*Tugas 1*
Menurut keterangan korban dalam bacaan tentang keamanan pesantren dari predator, kapan percobaan pemerkosaan oleh kiai itu terjadi?
*Tugas 2*
Lanjutkan bacaan tentang kekerasan seksual di pesantren setelah kalimat terakhirnya.

*Bacaan*
________
Apakah Pesantren Sudah Aman dari Predator?

 Apakah Pesantren Sudah Aman dari Predator?

Ilustrasi (Sumber: Free-vector/Freepik.com)

Oleh: Ravika Alvin Puspitasari

Belakangan ini banyak sekali kejadian kasus pelecehan seksual yang dilakukan oleh oknum kiai cabul ataupun jajaran pengelola lembaga pendidikan, baik lembaga formal maupun non-formal seperti pesantren, sekolah swasta ataupun boarding school lain. Mirisnya korban adalah santri atau siswanya. Di mana seharusnya santri di pesantren mendapatkan ruang aman dan mendapat fasilitas keagamaan yang baik namun malah sebalikya, santri mendapat perlakuan tidak wajar dan mengerikan. Dalam kasus ini sedikit demi sedikit masalah kekerasan seksual di pesantren mulai terkuak. Mulai dari pesantren yang ada di Bandung di mana pimpinan pondok pesantren, Herry Wirawan melakukan pemerkosaan hingga korban hamil dan anak pemilik Pondok Pesantren Majma’al Bahroin Hubbul Wathon Minal Iman Shiddiqiyyah Jombang, Mochammad Subchi Azal Tsani alias Gus Bechi.

Seharusnya dengan kejadian tersebut menjadikan oknum kiai cabul atau jajaran pelaku yang belum tertangkap ini ketar-ketir. Tetapi malah sebaliknya, setelah kasus kekerasan seksual meredam di berbagai portal media terdapat salah satu pondok pesantren di Jawa Timur, kiai atau salah satu pemegang pesantren tersebut melakukan hal tidak senonoh kepada santriwatinya. Mirisnya kasus ini tidak terdengar oleh siapapun karena hanya intra pesantren saja yang mengetahui hal ini. Kiai tersebut melakukan percobaan pemerkosaan. Pada keterangan korban, kejadian tersebut terjadi ketika dini hari sebelum sholat subuh. Mengapa korban bisa bertemu dengan kiai? Posisi korban berada dalam status sebagai santriwati ndalem, yang mana santriwati posisinya selalu dekat dengan kiai maupun nyai. Ketika hal itu terjadi menurut korban terdapat dua orang saksi yang melihat kejadian tersebut, yaitu teman korban yang sesama abdi ndalem pesantren. Meskipun terdapat saksi dalam kejadian tersebut santri atau saksi tidak berani membicarakan hal itu kepada siapapun karena memang posisi kiai yang superior.

Tidak lama setelah kejadian tersebut korban langsung speak up. Ia memberitahukan hal itu kepada pengurus pondok pesantren dan kiai yang lain. Di sini terdapat dua kiai atau pengasuh pondok pesantren yang sama-sama memegang kebijakan. Awalnya ketika korban melapor ia mendapat victim blaming dari pelaku. Dalam penjelasannya santrilah yang melakukan hal itu duluan (memancing). Bagaimana mungkin santriwati mempunyai keberanian untuk melakukan hal tersebut pada kiainya? Saya rasa hal itu sangat mustahil dilakukan di pesantren tradisional dan korban sedang melakukan hafalan Al-Qur’an.
________
*Informasi yang Diberikan*

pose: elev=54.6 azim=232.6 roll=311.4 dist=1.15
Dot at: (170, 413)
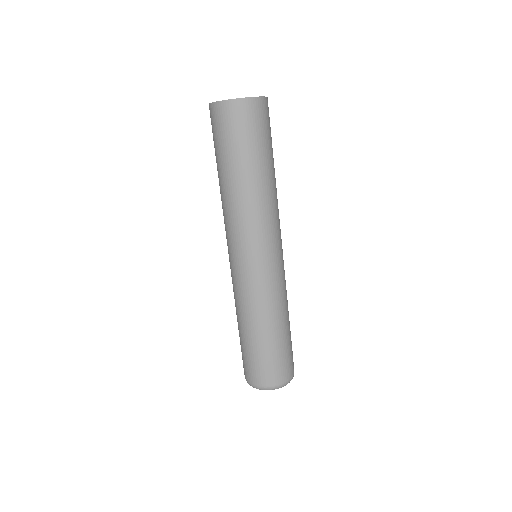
________
*Hasil 1*
Ketika dini hari sebelum sholat subuh.

*Hasil 2*
Respon pihak pesantren menerima aduan tersebut bagus, meskipun awalnya sulit. Namun ketika aduan sudah masuk, pihak pesantren tidak menindaklanjuti kasus tersebut, bahkan keberadaan oknum kiai cabul tersebut sampai sekarang masih aman-aman saja. Kasus tersebut tidak ditindaklanjuti karena memang pihak pesantren ingin melindungi nama baiknya. Sebab kasus serupa juga sudah pernah terjadi sebelumnya.

Baca Juga: Kekerasan pada Pendamping Korban Kekerasan Seksual di Pesantren

Bahkan oknum kiai cabul itu tidak mendapat sanksi sosial apapun. Jika kembali pada kejadian yang lampau, kiai tersebut mempunyai track record buruk. Dulu kiai itu juga mempunyai kasus serupa dengan sekarang. Korbannya malah dinikahkan dengan kiai tersebut, sehingga ia mempunyai dua orang istri. Secara tidak langsung pihak pesantren menormalisasi kejadian pelecehan seksual itu.

Lalu pada kejadian yang masih berulang itu, menjadikan saya berpikir apakah pembelajaran pelaku ‘kiai’ mengenai Islam hanya sampai permukaan? Padahal, dalam Islam perempuan begitu tingginya dimuliakan, namun mengapa seorang pemuka agama malah melakukan hal yang jelas-jelas cabul? Mungkin perspektifnya terkait gender secara Islam sangat dangkal. Memposisikan perempuan hanya sebagai objek, yang mana masyarakat pada zaman dulu sesukanya menyetubuhi perempuan, baik disetubuhi oleh ayahnya, saudara laki-lakinya bahkan perempuan dianggap sebagai harta yang bisa ditukar dengan barang ataupun untuk pelunasan hutang. Dalam Al-Quran sudah dijelaskan bahwa perempuan itu juga manusia sehingga harus diperlakukan secara manusiawi. Bukan malah sebaliknya, digunakan sebagai alat pemuas.

Salah satu hambatan penanganan kasus kekerasan seksual di lembaga agama ataupun pendidikan tidak terlepas dari doktrin agama yang mana tidak dipahami secara utuh, seperti sabda Nabi yang artinya “Tidak termasuk golongan kami orang yang tidak menghormati yang lebih tua dan menyayangi yang lebih muda serta yang tidak mengerti hak ulama” (HR. Ahmad dan dishahihkan Al Albani dalam Shahih Al Jami). Ini diartikan sebagai ‘kepatuhan total’ atau bentuk taat kepada sosok guru atau kiai. Dengan adanya dalih yang tidak dipahami secara utuh, santri akan menuruti apapun yang diminta oleh kiainya.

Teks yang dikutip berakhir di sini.